> _TASK BRIEF_
In the document excerpt below, condense the paragraph beginning "The critical difference in these two cases" into one shorter sentence that keeps its main facts.

A key aspect of the finding in the appeal case was that diving in shallow water brought with it an inherent risk which Swain knew of. Spigelman stated “The risks of channels and sandbars, such as those that caused the respondent's injury, close to the shore, are also well-known and can only be avoided by not diving or diving with care. When one dives into a wave over a channel close to the shore there is an inherent and well known risk of encountering a sandbar. Although a broken wave may obscure a channel and sandbar this does not mislead a swimmer who has surfed before. A sensible swimmer in that situation will either not dive into a wave or will make a shallow dive with little force and arms extended for protection. The dangers of doing otherwise are obvious.”(Waverley Municipal Council v Swain (1993) NSWCA 61)
The critical difference in these two cases is that it was found that Swain should have been aware of the obvious dangers of diving in shallow waters whilst it was found that the danger was not obvious to Nagle as he was unfamiliar with the area and visibility was compromised due to the glare from the water.

> _RAW DATA_
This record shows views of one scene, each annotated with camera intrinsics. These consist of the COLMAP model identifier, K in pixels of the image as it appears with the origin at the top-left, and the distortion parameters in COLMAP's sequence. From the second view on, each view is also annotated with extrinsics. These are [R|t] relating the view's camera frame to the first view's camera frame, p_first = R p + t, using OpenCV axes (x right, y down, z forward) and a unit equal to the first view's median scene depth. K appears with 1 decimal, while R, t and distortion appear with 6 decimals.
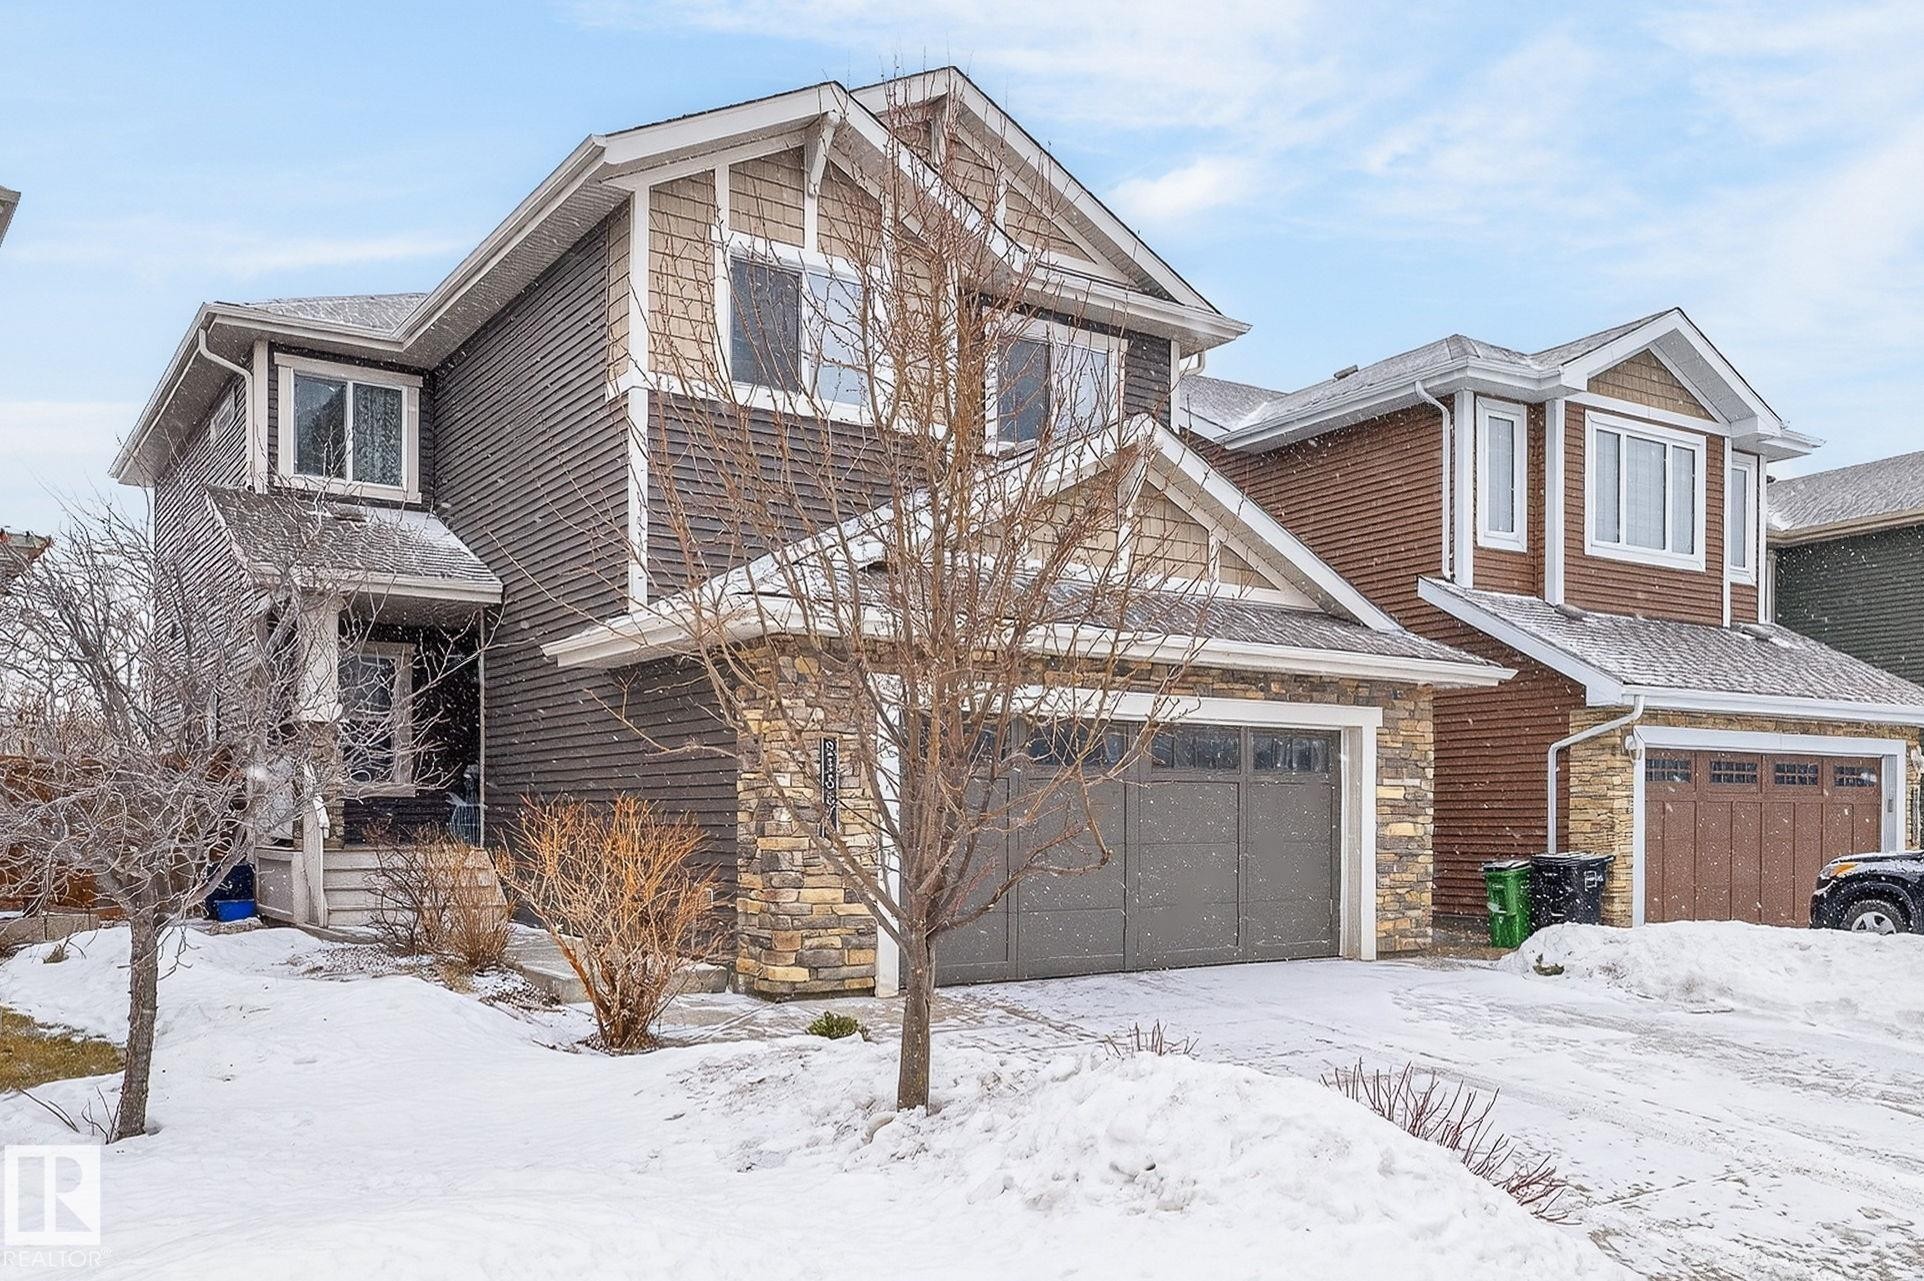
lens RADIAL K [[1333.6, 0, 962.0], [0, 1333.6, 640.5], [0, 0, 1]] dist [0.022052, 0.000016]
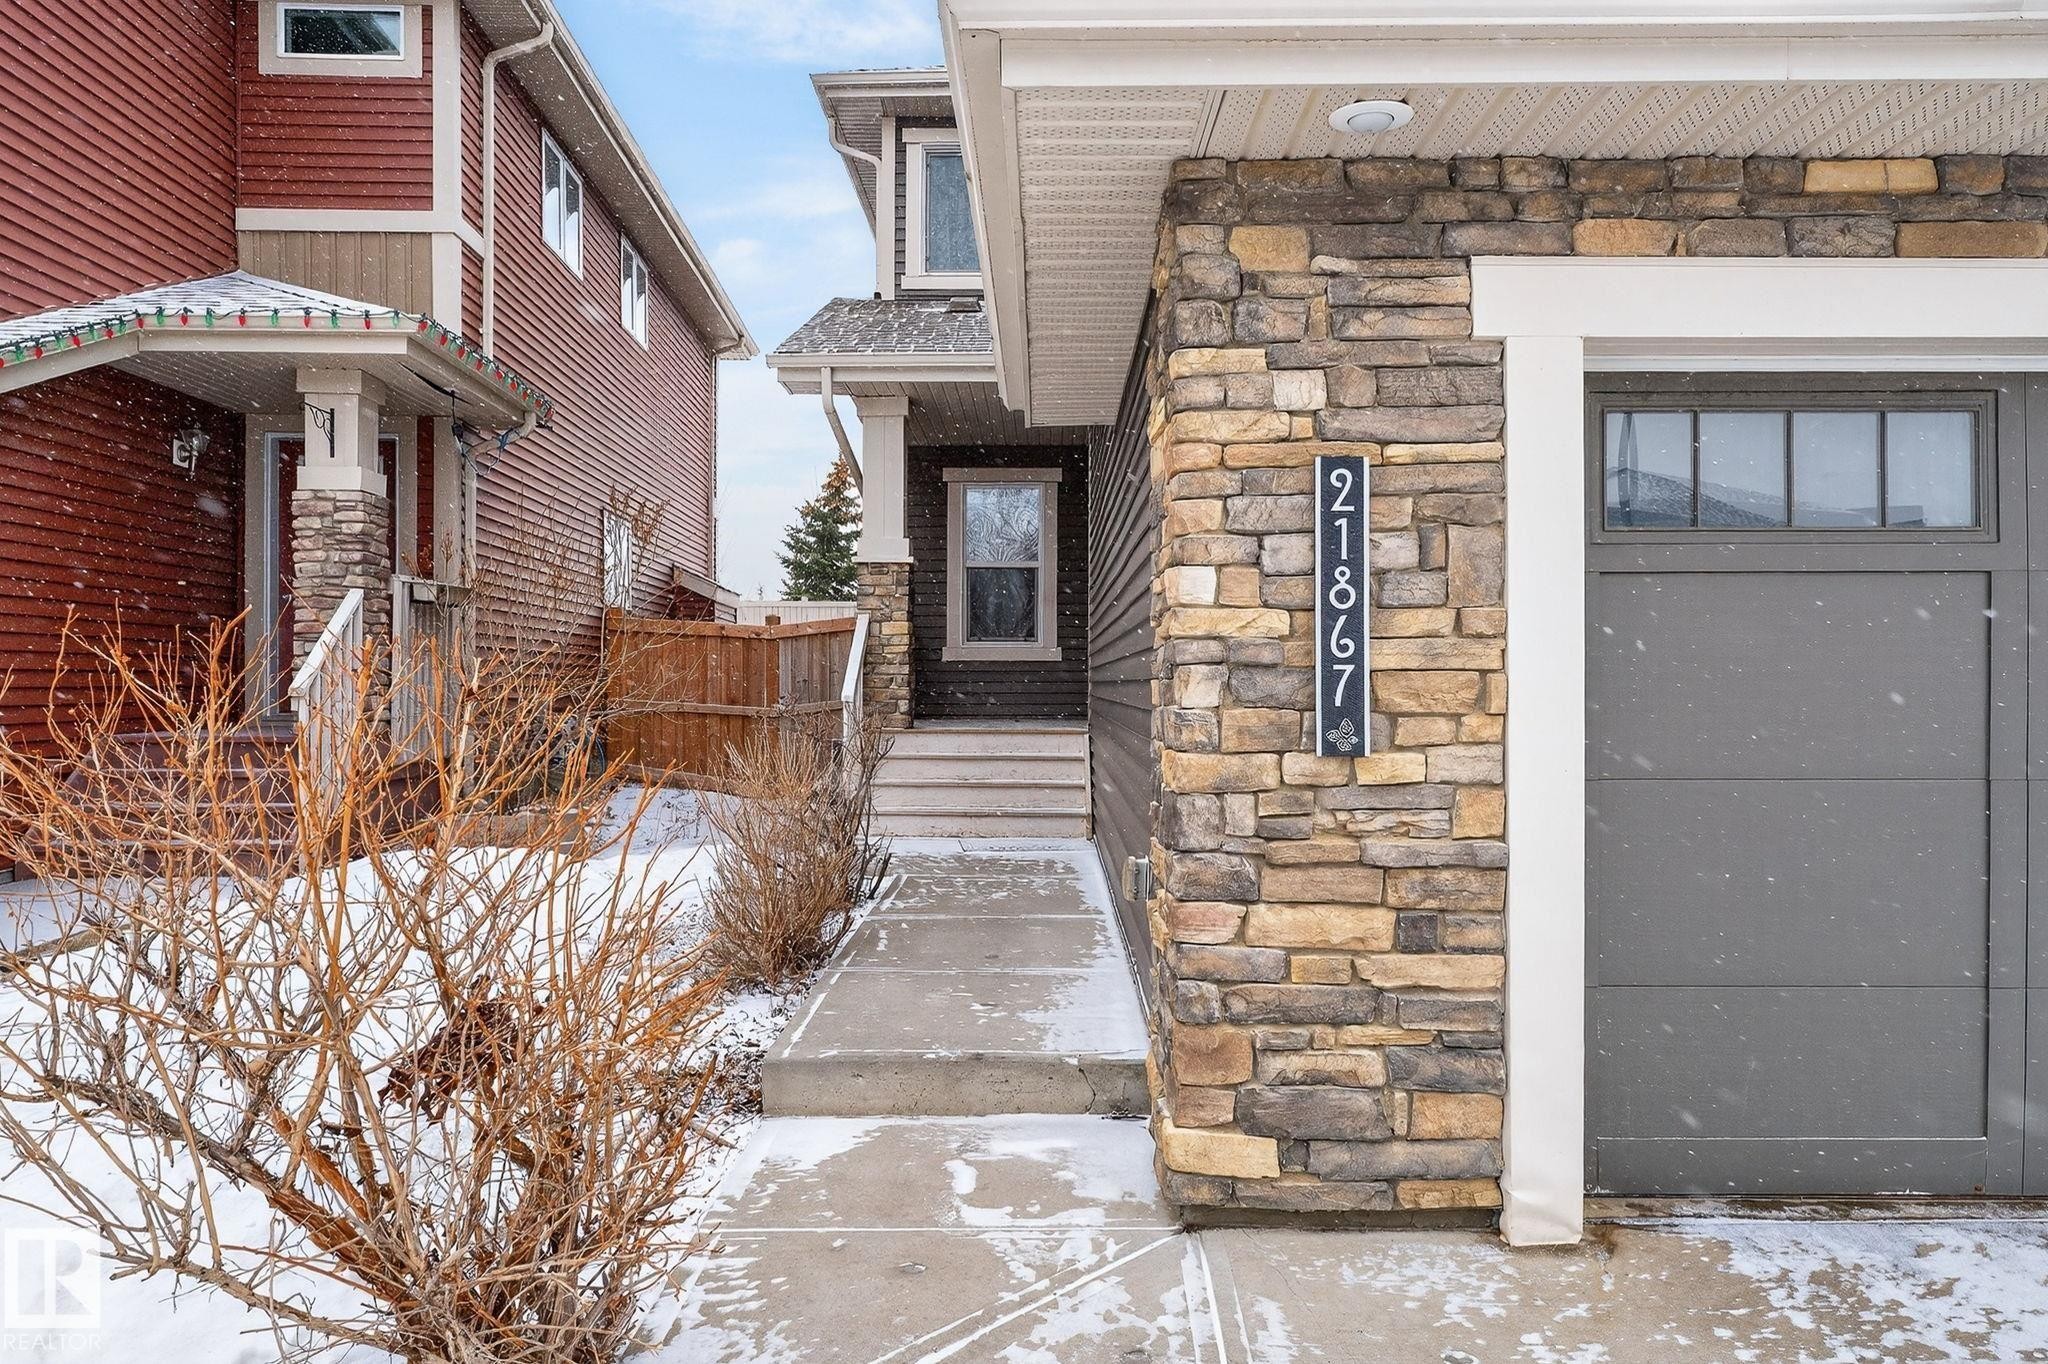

> _FINAL ANSWER_
The key difference is that Swain was found to have known the obvious dangers of diving in shallow water, while Nagle was not, because he was unfamiliar with the area and glare from the water reduced visibility.